Differences among synods

The latest battle in the Missouri synod has people searching on the internet for alternatives. My blog's search statistics show that. It is my own opinion that most confessional Lutherans refuse to look at other synods seriously because of a long list of mis perceptions and hearsay. I know the pain of switching synods; I did so myself about five years ago. The only thing I can offer is that once you do make the switch with a whole heart, the pain goes away. The things that I thought might bother me, i.e. the role of women in ministry and close communion, were not issues for me once I was sold on the ELS' ability to preach the gospel.

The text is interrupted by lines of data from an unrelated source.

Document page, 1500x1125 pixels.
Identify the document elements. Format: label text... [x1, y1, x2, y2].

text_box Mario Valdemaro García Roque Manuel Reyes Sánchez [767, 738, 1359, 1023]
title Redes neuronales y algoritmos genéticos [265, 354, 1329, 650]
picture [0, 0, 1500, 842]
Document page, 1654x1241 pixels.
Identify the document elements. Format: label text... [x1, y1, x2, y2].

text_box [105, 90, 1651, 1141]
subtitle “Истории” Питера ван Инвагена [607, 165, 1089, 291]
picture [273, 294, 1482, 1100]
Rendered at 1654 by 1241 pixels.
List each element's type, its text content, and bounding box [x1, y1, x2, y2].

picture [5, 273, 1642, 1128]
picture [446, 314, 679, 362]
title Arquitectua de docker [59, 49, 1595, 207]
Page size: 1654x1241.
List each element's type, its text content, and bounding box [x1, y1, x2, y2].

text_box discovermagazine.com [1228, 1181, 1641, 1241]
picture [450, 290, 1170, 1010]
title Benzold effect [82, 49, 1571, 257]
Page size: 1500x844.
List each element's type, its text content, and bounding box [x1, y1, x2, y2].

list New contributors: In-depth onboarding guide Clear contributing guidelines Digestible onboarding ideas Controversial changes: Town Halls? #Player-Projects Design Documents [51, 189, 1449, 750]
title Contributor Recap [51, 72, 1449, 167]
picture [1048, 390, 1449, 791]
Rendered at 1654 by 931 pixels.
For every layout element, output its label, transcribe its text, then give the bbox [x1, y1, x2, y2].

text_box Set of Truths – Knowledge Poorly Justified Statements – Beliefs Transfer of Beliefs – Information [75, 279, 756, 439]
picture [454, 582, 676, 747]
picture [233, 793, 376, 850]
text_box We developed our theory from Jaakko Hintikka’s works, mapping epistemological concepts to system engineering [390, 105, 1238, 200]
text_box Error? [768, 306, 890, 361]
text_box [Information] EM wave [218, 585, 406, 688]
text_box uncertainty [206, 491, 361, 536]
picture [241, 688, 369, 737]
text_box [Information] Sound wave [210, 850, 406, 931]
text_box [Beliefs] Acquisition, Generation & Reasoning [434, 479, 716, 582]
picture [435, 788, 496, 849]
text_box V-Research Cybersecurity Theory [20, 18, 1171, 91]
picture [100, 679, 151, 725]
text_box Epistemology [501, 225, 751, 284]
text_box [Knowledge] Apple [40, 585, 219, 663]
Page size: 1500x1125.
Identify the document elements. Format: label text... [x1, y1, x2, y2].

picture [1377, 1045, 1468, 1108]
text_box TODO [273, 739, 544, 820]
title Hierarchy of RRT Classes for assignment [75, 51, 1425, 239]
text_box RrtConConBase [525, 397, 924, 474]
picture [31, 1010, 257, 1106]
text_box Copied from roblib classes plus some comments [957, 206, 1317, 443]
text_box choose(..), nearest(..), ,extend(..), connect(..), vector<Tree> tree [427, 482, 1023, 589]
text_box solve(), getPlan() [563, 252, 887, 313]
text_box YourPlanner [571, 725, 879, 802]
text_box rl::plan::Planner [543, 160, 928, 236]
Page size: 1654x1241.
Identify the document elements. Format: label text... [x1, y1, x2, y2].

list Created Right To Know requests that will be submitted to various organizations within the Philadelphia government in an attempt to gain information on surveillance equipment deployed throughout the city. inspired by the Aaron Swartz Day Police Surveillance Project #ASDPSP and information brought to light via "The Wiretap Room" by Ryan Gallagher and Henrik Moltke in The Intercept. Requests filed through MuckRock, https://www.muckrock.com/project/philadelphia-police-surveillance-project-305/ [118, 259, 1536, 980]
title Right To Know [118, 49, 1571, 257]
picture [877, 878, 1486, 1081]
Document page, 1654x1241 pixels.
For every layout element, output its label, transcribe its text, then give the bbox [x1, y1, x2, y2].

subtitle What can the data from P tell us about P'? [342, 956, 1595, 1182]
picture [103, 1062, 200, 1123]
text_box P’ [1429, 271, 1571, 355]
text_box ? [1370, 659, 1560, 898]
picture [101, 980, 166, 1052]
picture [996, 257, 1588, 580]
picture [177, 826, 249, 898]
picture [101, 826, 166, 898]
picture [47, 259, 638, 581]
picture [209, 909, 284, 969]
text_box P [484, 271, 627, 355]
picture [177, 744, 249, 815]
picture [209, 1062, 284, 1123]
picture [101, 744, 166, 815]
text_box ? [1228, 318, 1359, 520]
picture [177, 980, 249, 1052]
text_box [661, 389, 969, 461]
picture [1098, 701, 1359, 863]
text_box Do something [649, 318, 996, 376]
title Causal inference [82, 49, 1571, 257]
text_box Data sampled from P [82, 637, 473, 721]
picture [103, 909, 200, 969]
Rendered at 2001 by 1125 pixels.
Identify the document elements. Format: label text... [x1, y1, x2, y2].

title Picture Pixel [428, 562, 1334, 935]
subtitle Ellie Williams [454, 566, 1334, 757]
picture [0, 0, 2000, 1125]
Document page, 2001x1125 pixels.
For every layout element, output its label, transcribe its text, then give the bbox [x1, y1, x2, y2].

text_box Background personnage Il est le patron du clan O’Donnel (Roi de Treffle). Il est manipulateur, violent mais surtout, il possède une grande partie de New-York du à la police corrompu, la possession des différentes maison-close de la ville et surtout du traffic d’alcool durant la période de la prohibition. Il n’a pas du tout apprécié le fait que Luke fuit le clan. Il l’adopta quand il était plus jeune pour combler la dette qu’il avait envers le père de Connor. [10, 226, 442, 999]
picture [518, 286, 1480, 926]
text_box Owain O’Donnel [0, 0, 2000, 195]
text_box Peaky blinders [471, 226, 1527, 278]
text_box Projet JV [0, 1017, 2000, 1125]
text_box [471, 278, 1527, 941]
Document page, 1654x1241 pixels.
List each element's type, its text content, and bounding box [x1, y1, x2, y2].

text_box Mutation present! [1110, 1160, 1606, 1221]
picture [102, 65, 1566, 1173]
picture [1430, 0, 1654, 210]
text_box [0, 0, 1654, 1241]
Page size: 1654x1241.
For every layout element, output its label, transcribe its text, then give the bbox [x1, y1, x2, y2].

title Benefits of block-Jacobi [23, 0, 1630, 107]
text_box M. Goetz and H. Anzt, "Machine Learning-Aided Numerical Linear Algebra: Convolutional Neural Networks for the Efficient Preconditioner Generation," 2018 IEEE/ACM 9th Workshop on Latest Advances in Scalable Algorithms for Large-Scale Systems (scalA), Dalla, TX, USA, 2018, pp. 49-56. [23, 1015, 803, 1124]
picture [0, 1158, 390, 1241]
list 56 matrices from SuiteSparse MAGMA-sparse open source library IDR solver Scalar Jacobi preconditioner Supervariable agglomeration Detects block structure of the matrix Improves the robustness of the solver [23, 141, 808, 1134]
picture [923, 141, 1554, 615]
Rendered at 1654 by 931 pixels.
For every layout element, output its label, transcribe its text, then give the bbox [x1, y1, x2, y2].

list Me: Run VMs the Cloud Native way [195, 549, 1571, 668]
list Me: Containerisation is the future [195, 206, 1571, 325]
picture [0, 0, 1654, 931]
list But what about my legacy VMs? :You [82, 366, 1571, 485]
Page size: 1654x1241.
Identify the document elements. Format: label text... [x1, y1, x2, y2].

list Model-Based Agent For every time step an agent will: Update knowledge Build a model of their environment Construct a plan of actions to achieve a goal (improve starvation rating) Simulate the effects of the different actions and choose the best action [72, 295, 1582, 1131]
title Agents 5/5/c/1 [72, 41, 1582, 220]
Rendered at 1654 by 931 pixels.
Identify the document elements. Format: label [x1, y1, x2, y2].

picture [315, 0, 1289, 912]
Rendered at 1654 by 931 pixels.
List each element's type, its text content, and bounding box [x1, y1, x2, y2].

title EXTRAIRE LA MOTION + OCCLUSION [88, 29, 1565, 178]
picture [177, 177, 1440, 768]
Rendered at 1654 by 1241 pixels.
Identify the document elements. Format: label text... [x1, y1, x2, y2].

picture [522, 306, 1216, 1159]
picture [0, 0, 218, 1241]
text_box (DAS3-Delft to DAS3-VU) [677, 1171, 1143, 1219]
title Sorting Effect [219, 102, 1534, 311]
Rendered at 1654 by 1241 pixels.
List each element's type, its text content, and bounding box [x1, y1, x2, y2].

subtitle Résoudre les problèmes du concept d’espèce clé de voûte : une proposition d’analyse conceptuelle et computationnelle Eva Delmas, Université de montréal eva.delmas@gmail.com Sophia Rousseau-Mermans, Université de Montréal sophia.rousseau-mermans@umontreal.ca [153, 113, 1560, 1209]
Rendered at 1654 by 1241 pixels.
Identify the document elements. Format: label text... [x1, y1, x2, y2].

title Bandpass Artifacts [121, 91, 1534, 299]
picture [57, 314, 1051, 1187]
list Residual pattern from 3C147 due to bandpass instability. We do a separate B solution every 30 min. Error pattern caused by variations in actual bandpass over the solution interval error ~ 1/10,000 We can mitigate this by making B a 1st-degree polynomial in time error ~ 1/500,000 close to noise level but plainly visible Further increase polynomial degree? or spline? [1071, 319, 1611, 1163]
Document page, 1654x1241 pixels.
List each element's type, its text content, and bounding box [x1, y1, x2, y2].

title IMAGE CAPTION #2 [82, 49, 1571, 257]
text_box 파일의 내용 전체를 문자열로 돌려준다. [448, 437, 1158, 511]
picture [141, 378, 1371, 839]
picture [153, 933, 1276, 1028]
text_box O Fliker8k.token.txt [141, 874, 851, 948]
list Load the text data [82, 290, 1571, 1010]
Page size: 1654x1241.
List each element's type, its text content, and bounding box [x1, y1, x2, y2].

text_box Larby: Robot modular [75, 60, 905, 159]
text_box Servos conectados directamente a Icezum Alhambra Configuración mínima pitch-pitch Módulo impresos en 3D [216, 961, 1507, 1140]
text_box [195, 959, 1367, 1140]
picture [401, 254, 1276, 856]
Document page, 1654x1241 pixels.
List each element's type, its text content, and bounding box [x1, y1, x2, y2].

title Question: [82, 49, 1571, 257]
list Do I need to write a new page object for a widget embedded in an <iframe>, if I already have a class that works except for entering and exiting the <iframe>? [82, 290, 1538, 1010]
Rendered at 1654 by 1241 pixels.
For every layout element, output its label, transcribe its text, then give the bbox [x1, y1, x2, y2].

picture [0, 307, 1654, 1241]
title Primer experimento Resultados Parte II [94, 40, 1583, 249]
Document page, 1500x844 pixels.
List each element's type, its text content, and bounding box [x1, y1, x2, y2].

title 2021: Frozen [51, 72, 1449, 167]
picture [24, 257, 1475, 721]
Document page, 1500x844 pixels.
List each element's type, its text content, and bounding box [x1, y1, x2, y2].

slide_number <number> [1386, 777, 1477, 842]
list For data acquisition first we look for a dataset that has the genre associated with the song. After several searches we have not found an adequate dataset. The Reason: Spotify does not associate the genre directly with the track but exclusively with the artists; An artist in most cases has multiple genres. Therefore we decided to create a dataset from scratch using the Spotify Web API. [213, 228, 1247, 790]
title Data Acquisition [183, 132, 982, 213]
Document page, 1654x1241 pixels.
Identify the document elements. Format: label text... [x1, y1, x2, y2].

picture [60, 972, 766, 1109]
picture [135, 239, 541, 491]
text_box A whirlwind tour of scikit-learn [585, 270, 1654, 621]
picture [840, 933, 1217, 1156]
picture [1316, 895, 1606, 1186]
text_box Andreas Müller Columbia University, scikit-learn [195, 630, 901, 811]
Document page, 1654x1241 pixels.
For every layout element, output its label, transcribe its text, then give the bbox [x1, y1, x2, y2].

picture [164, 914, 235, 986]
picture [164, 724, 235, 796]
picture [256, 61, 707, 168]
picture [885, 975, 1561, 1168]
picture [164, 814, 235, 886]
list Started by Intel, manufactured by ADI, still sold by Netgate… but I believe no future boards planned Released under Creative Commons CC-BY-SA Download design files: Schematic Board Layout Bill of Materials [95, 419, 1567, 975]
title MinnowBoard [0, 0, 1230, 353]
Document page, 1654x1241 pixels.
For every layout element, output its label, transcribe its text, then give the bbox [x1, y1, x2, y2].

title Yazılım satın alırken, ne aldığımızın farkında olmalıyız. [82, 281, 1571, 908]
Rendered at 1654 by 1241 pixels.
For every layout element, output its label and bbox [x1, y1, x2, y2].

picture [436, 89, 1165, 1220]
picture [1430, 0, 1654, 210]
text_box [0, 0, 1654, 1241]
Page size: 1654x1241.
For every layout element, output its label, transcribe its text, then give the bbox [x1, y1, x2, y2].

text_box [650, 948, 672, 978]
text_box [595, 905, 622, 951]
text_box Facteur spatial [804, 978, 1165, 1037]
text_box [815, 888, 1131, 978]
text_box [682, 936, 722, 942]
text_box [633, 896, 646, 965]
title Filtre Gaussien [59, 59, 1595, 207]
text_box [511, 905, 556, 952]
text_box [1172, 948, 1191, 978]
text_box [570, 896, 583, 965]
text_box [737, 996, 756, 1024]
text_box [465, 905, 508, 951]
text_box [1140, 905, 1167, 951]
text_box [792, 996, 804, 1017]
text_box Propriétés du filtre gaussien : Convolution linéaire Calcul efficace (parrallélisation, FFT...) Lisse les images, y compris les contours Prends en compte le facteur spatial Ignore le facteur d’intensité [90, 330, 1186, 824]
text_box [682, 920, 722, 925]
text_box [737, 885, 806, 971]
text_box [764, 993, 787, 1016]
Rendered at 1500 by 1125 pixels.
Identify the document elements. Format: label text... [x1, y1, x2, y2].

I would never encourage anyone to leave their synod or church, but if you feel that it is what you are being called to do then I hope you consider the ELS. I have been (mostly) very happy there. The ELS, though not perfect, is remaining faithful. We are small, manageable and pretty transparent. If I wanted to I could make an appointment with our president and ask him any question. There is no division among pastors, beyond the usual human divisions (style, age, personality, which football team they cheer for, etc). Do your research from there. I can also tell you that the ELS is not the same as WELS, yet we are in fellowship with WELS. A WELS pastor writes:

If you find differences, then, it is more likely to be in the area of culture or ways of doing things aside from Bible doctrine and practice. Norwegian and German people (and their descendants to a degree) don't always reflect the same personality traits or enjoy the same food or entertainment. And many ELS churches use different editions of catechisms and hymnals than most WELS churches do. Welcome to America and cultural diversity. But especially give thanks that these two church bodies enjoy confessional fellowship centered in Christ and his Word.

Are you looking for another confessional Lutheran synod? Ask others. Pray. I found this opinion at WELS.net Q & A feature very interesting...

...the majority of truly conservative or orthodox pastors and congregations have already left the LCMS or have chosen to hunker down to protect their own parish as long as they can. And they will die or retire before they do much else.